Officials of NASA Heliosfearic Division today reluctantly announced the postponement of the launch of the Solar Dynamics Observer until such a time as the Sun becomes dynamic again. The head of the Division, Rich Phisher, pointed out that they had already launched one mission, STEREO, into this deepest solar minimum of the Space Age, and they were not going to repeat that mistake with SDO. His assistant for solar programs, Ugotta Like-her, noted that the current solar behavior can be interpreted in two ways, neither of them good for SDO. One school of thought likens this period of quiet solar behavior to the lowering of the level of the sea right before the arrival of a tsunami. The safest place for SDO is on the ground under the shield of the Earth's magnetic field and atmosphere. "We can launch when the worst is over," she adds. The second school of thought proposes that the cessation of solar activity is the beginning of a new Maunder minimum, perhaps lasting over a hundred years.

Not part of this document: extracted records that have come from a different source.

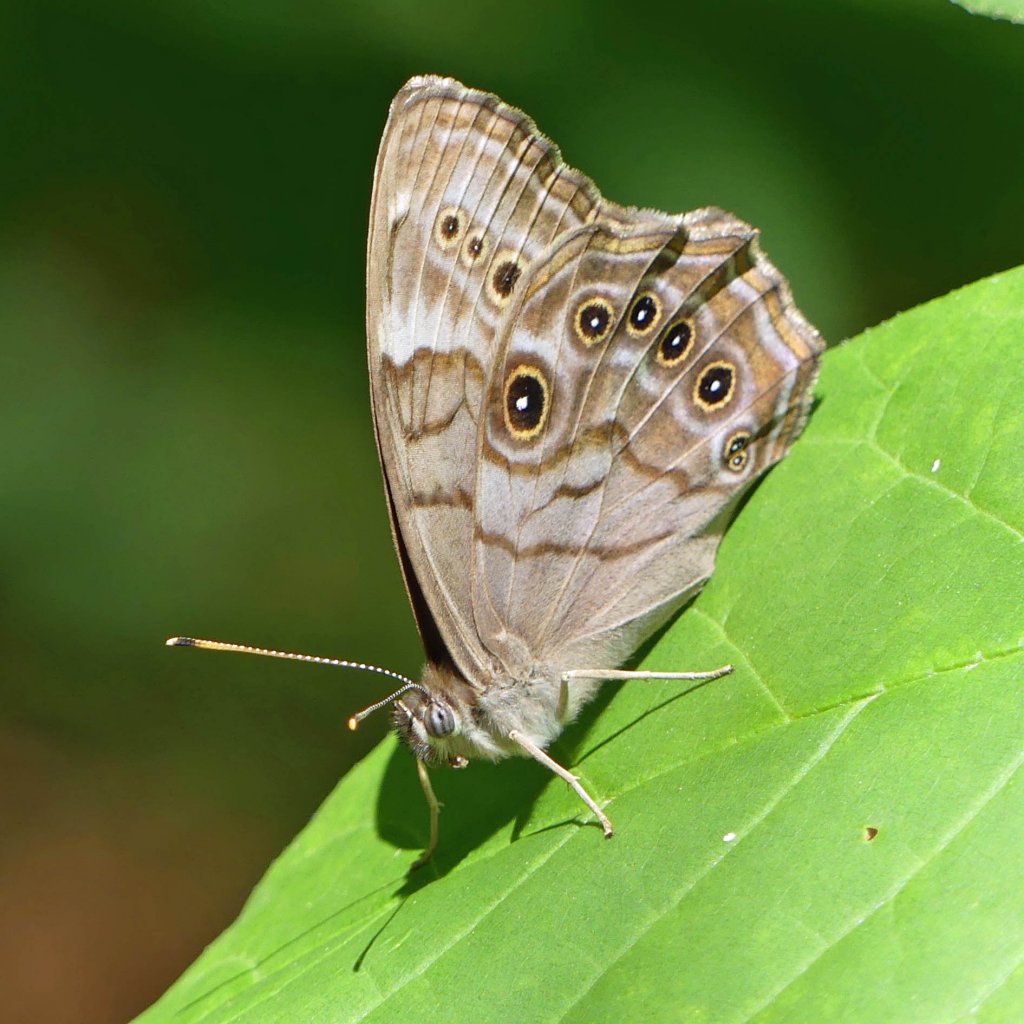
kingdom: Animalia
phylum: Arthropoda
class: Insecta
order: Lepidoptera
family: Nymphalidae
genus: Lethe
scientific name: Lethe anthedon
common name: Northern Pearly-Eye
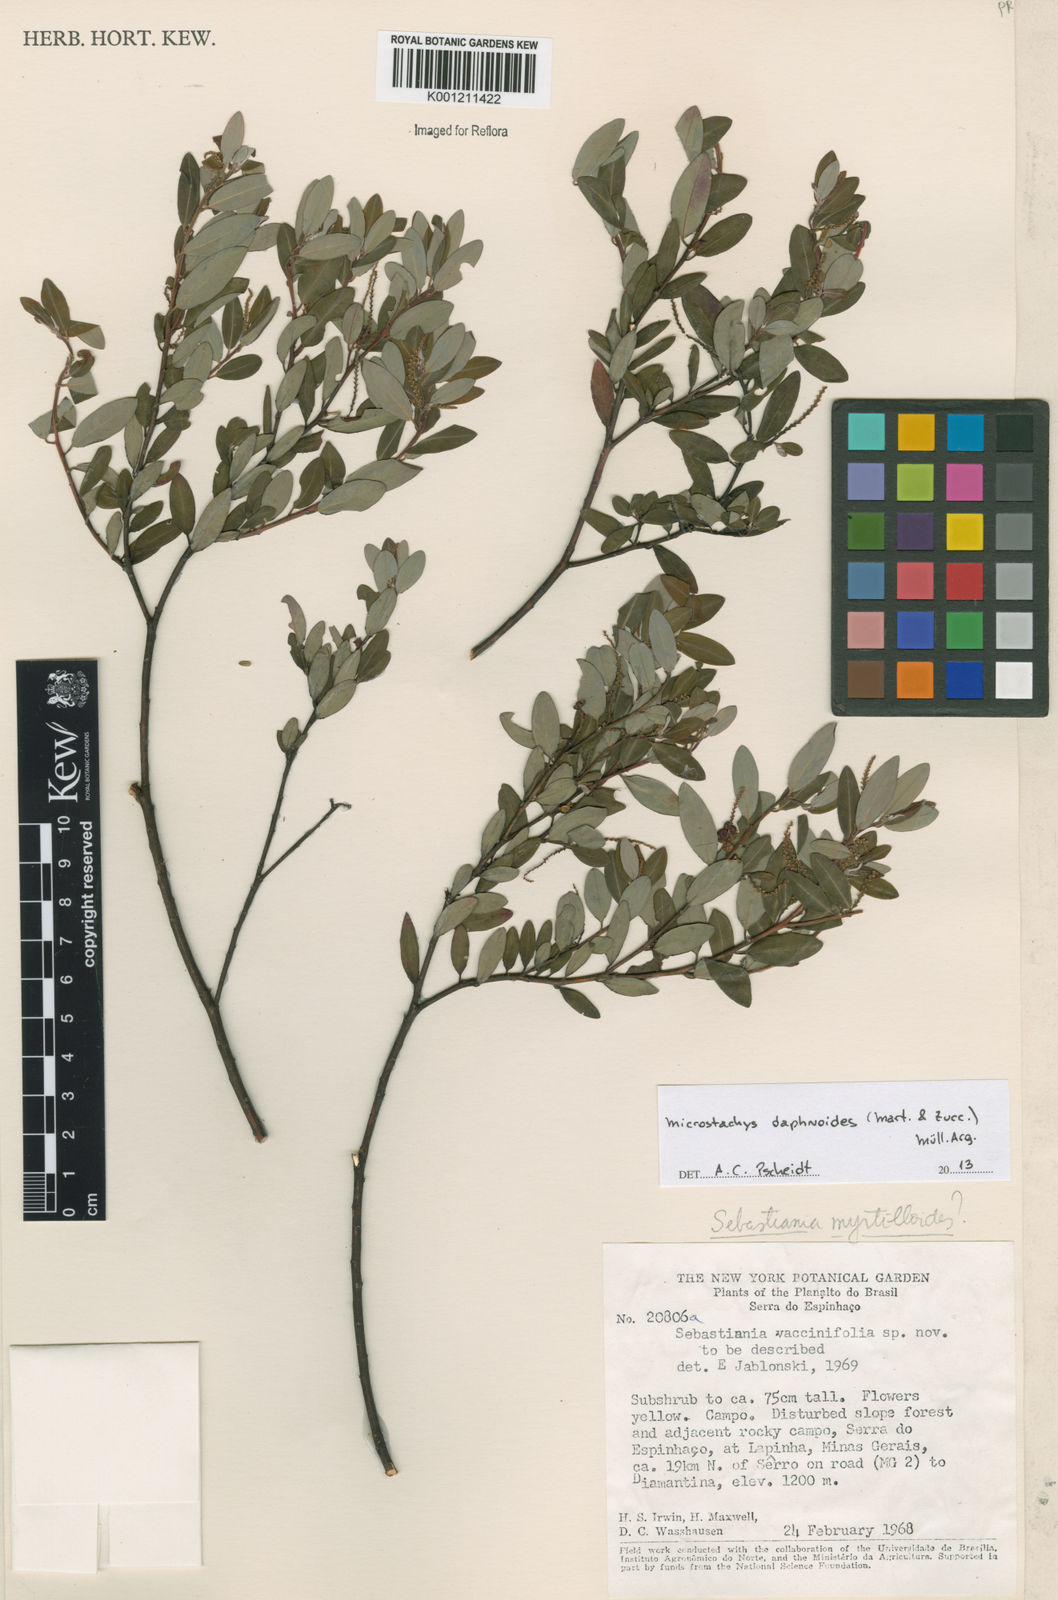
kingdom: Plantae
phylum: Tracheophyta
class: Magnoliopsida
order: Malpighiales
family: Euphorbiaceae
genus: Microstachys
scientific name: Microstachys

The project scientist for the STEREO mission, Mike Wiser, favors this explanation and bristles at the suggestion that any mistake was made in launching STEREO. "In fact," he points out, "we have 150 years of control gas on board that can keep the cameras pointed at the Sun for more than a whole Maunder minimum." When contacted about the postponement, the PI of the major instrument on SDO, Phul Sharer, conveyed his extreme disappointment at the postponement that leaves him nothing at all to share with the science community.

Now that April 1 is past, let me speak freely.  As someone who works with STEREO data, I admit to total agreement that, although solar minimum is worth studying, we need some solar activity pronto!  Preferably a big short-out-the-US CME (coronal mass ejection).  Is it really too much to ask that the entire earth be threatened, just once, in the name of science?  Pretty please?